Dáil debates

Tuesday, 20 November 2018

Ceisteanna ó Cheannairí - Leaders' Questions


2:35 pm

Photo of Brendan HowlinBrendan Howlin (Wexford, Labour) | Oireachtas source

In a recent survey we can see that 97% of people in Ireland have access to a smartphone. As the Government knows, many households are awaiting the delivery of high speed broadband. Access to the Internet brings countless new opportunities and it is no exaggeration to say the Internet is shaping society in a variety of new ways. Many people, especially young people, socialise via the Internet and for many, sharing their lives online has been completely normalised, although the technology was not available to the previous generation. However, the Internet also has a dark side. Young people are often in a phase of self-discovery at a time when they are involved in nearly continuous online activity. We have repeatedly seen cases of older men using Internet websites to fool young people into sending intimate photographs of themselves or even arranging meetings, with frequent reports of sexual assault or even rape as a result. We also know that some people use the Internet to hurt others, for example, in the taking of revenge by putting up compromising photographs for the whole world to see. There is growing evidence of a strong link between cyberbullying and the online harassment of young people and those young people indulging in self-harm and even suicide. Ireland's teenage suicide rate is already among the highest in Europe. Tragically, recent Central Statistics Office figures show that 20 to 30 young people die by suicide annually in Ireland.

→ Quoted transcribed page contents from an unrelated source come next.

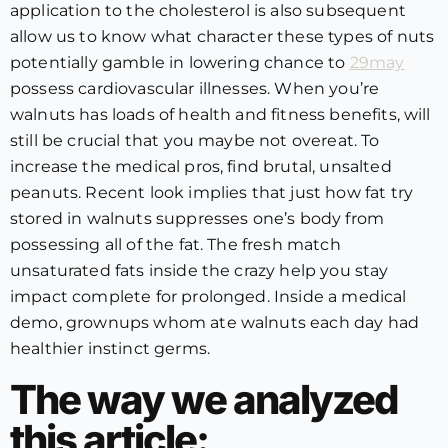
application to the cholesterol is also subsequent
allow us to know what character these types of nuts
potentially gamble in lowering chance to
29may
possess cardiovascular illnesses. When you’re
walnuts has loads of health and fitness benefits, will
still be crucial that you maybe not overeat. To
increase the medical pros, find brutal, unsalted
peanuts. Recent look implies that just how fat try
stored in walnuts suppresses one’s body from
possessing all of the fat. The fresh match
unsaturated fats inside the crazy help you stay
impact complete for prolonged. Inside a medical
demo, grownups whom ate walnuts each day had
healthier instinct germs.
The way we analyzed
this article:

On 16 May 2017 the Labour Party's Harassment, Harmful Communications and Related Offences Bill 2017 was passed on Second Stage in this House. In a debate with cross-party support the Government pledged full co-operation to bring legislation through the House to regulate the area of online harassment and bullying. Since May last year dozens more young people have tragically lost their lives by suicide. Too often they were the victims of online bullying and harassment and many more are suffering today. The legislation is urgently required. We would happily accept any amendment from the Government side. For example, as an Opposition party, we could not table a proposal to establish a digital safety commissioner, a concept everybody now supports. It is possible to have these fundamental issues addressed in the coming weeks: we have waited too long. My question is simple. Will the Government facilitate the early enactment of this much-needed law?